[Data listing]
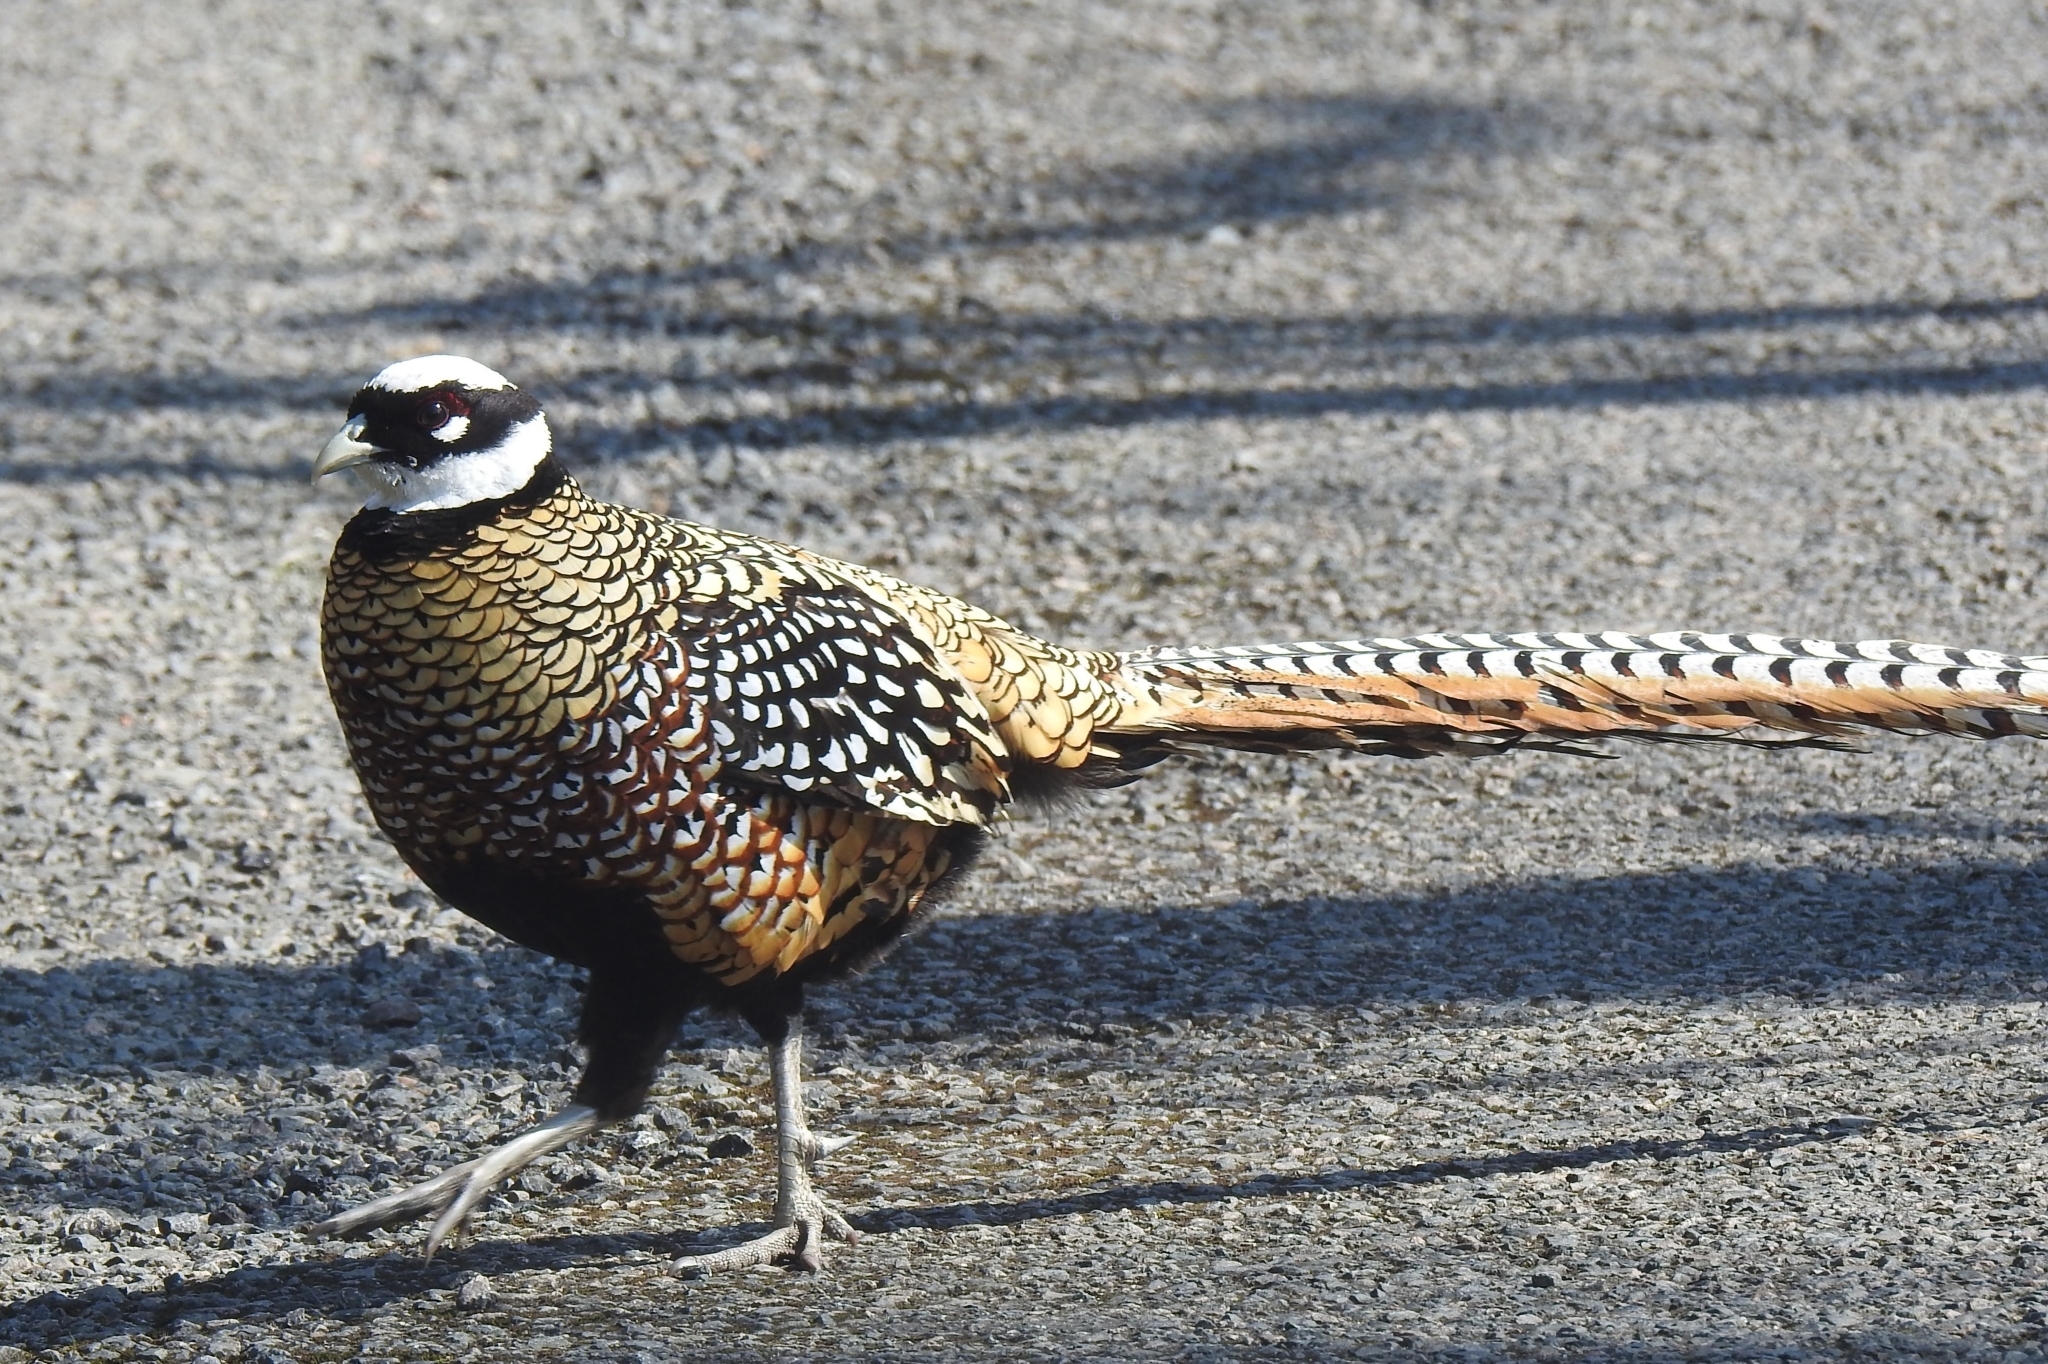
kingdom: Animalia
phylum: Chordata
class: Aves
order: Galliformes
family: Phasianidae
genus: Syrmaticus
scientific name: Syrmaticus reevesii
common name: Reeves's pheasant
* * *
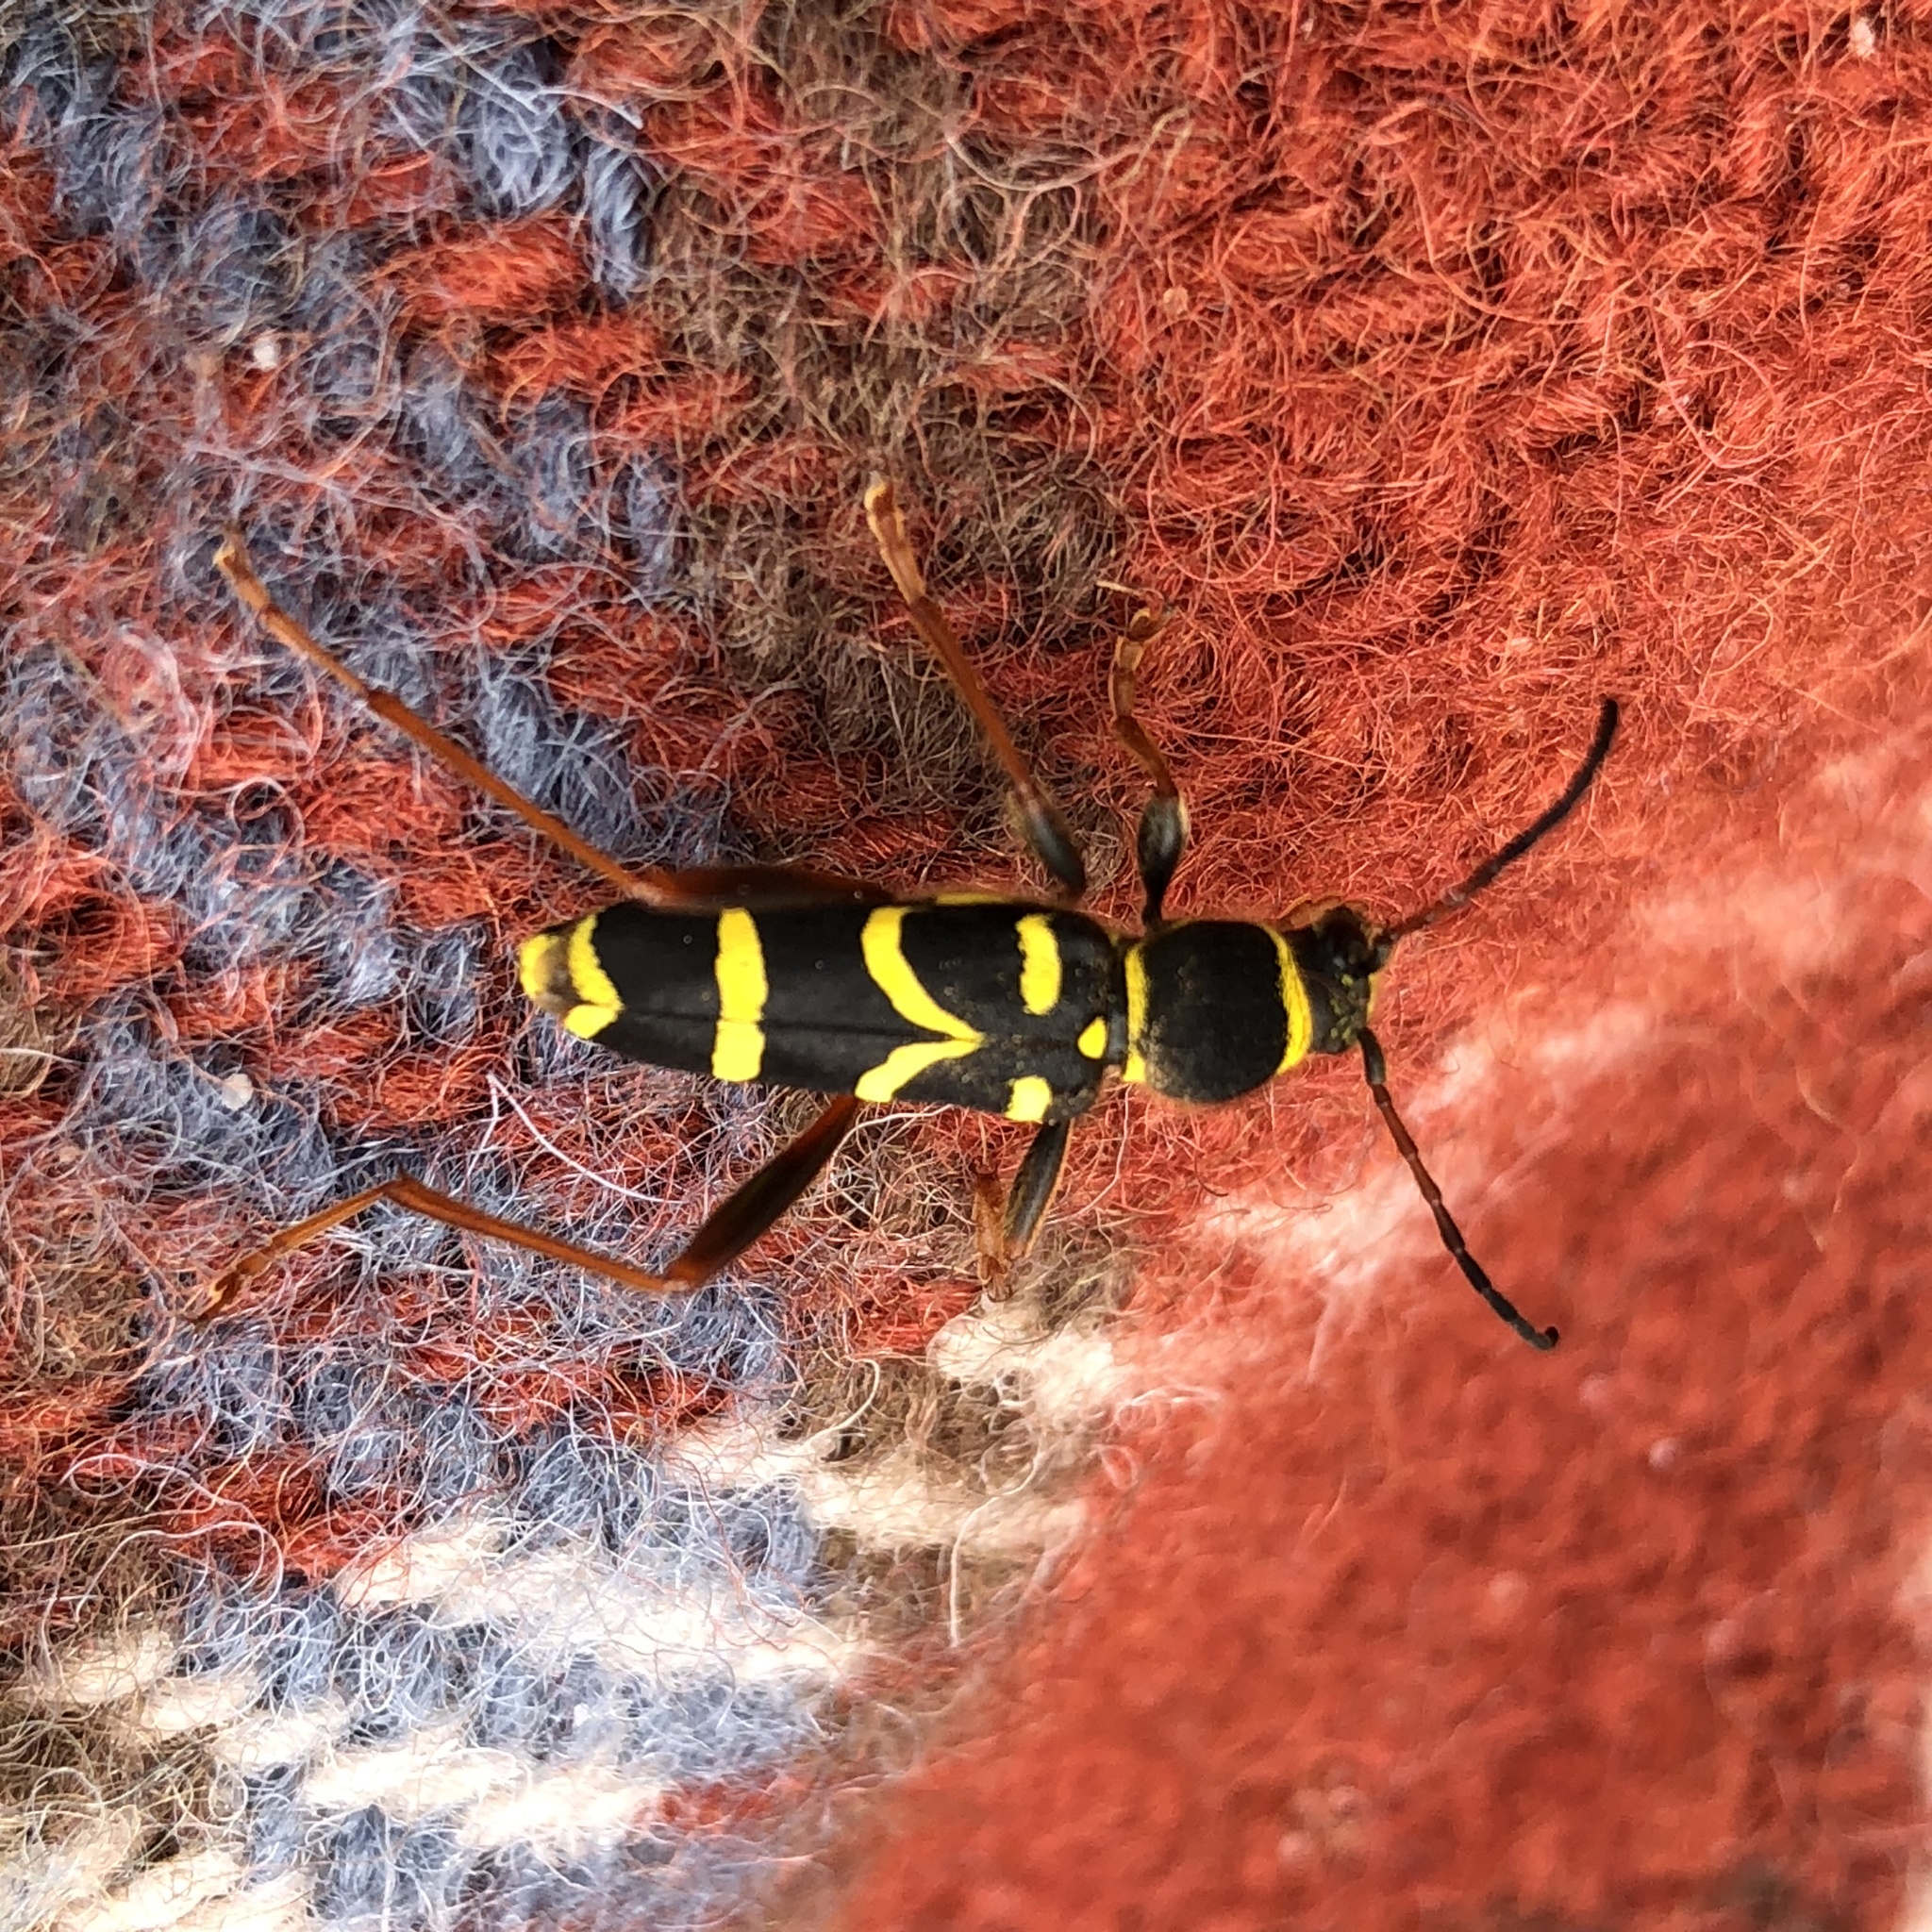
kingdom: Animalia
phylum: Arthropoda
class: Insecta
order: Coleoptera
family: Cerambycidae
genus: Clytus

### EXERCISE
Update the part that opens with the line containing "phylum: Chordata" and closes with the line containing "scientific name: Syrmaticus reevesii": write those lines out again with "scientific name" changed to "binomial name" and everything else left as it is.

### RESULT
phylum: Chordata
class: Aves
order: Galliformes
family: Phasianidae
genus: Syrmaticus
binomial name: Syrmaticus reevesii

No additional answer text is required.